» **Selected text**

=== Section Start ===

I love the show, The Big Bang Theory- it’s one of my favorite. In fact, last year I even dressed as Amy Farrah Fowler for Halloween. But, for the first time ever I cringed while watching a recent episode. Penny was sitting in an interview to be a pharmaceutical rep. While talking about her previous job experience as a server at the Cheesecake Factory, she says that she once convinced a group of bigger customers to order cheesecake, ones that even had an insulin pump. Then the interviewer says to her, “I have an insulin pump.”
In my experience, it’s very rare that a television show accurately depicts diabetes, Type 1 or Type 2. Maybe the statement was just a way to communicate that the customers had diabetes. But to me, Penny’s statement seemed to imply that if you have an insulin pump, your diabetes must be really bad. But that’s not the only assumption that one could make from that statement. Someone could assume that having an insulin pump means that you must not be doing a good job taking care of yourself, that you’re to blame for your present state, that an insulin pump is something you get when all else has failed.
I was watching the show with someone who knows that I have an insulin pump, but not a ton more. We haven’t had a lot of discussions about my diabetes yet and what it means to live with Type 1. We haven’t talked about my pump and what it does and what my life was like before I had it. Rather than taking the opportunity to educate, I instead cringed on the inside, hoping that my friend was not silently making assumptions about me and my diabetes based on that statement. In that moment, I hated that show for making me feel self-conscious or ashamed even for those few seconds.
Because I’m not ashamed. Having an insulin pump is nothing to be ashamed about. I love my pump. It has given me tremendous freedom, control, and flexibility that I didn’t have before.
My insulin pump is the tool that helps me keep my blood sugar under tighter control. I didn’t go on it because my control was poor, I went on it so that I could have even better control. My pump is what helps me take care of myself and be healthy, not a symbol of the opposite.
Maybe not everyone interpreted Penny’s statement the way I did, Maybe I was extra sensitive to it. But, in my opinion, The Big Bang Theory has it wrong, Penny has it wrong. I am not ashamed.

=== Section End ===

[Saved data entries]
=== Section Start ===

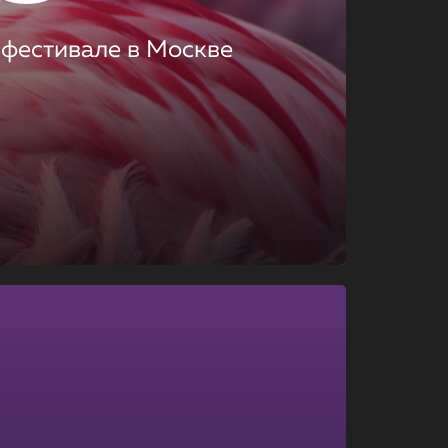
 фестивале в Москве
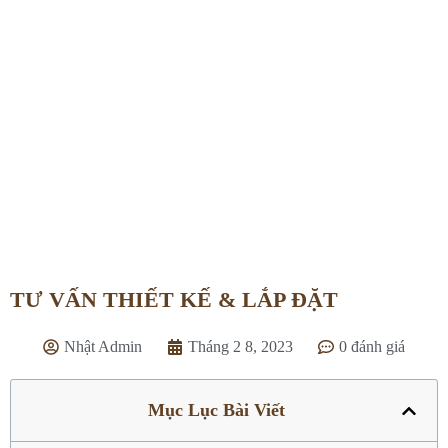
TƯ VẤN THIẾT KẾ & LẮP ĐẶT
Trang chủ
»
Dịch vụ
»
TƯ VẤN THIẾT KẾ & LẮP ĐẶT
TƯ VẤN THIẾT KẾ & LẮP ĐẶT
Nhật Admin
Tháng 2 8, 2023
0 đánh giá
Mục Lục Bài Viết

=== Section End ===
=== Section Start ===

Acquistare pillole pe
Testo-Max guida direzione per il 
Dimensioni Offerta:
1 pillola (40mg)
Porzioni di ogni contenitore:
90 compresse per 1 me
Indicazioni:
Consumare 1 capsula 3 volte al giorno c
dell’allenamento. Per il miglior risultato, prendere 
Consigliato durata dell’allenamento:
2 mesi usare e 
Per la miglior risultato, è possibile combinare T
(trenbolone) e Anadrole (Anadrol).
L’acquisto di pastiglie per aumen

=== Section End ===

» **Task set**
[a] Repeat the part of the insulin pump post starting with "I was watching" and going on through "those few seconds.".
[b] Tell whether each statement agrees with the insulin pump post, answering yes or no and quoting the words that decide it: (i) The writer dressed as Amy Farrah Fowler for Halloween last year. (ii) The writer started using an insulin pump because of poor blood sugar control. (iii) Penny was interviewing for a job as a pharmaceutical rep.
[c] Answer these questions using the insulin pump post:
(i) Where did Penny once work as a server?
(ii) What did the interviewer say to Penny?
(iii) What three things does the writer say the pump has given them?
These entries have nothing to do with the insulin pump post.

» **Results for each task**
[a]
I was watching the show with someone who knows that I have an insulin pump, but not a ton more. We haven’t had a lot of discussions about my diabetes yet and what it means to live with Type 1. We haven’t talked about my pump and what it does and what my life was like before I had it. Rather than taking the opportunity to educate, I instead cringed on the inside, hoping that my friend was not silently making assumptions about me and my diabetes based on that statement. In that moment, I hated that show for making me feel self-conscious or ashamed even for those few seconds.

[b]
(i) Yes: "last year I even dressed as Amy Farrah Fowler for Halloween"
(ii) No: "I didn’t go on it because my control was poor"
(iii) Yes: "Penny was sitting in an interview to be a pharmaceutical rep"

[c]
(i) The Cheesecake Factory
(ii) "I have an insulin pump."
(iii) Freedom, control, and flexibility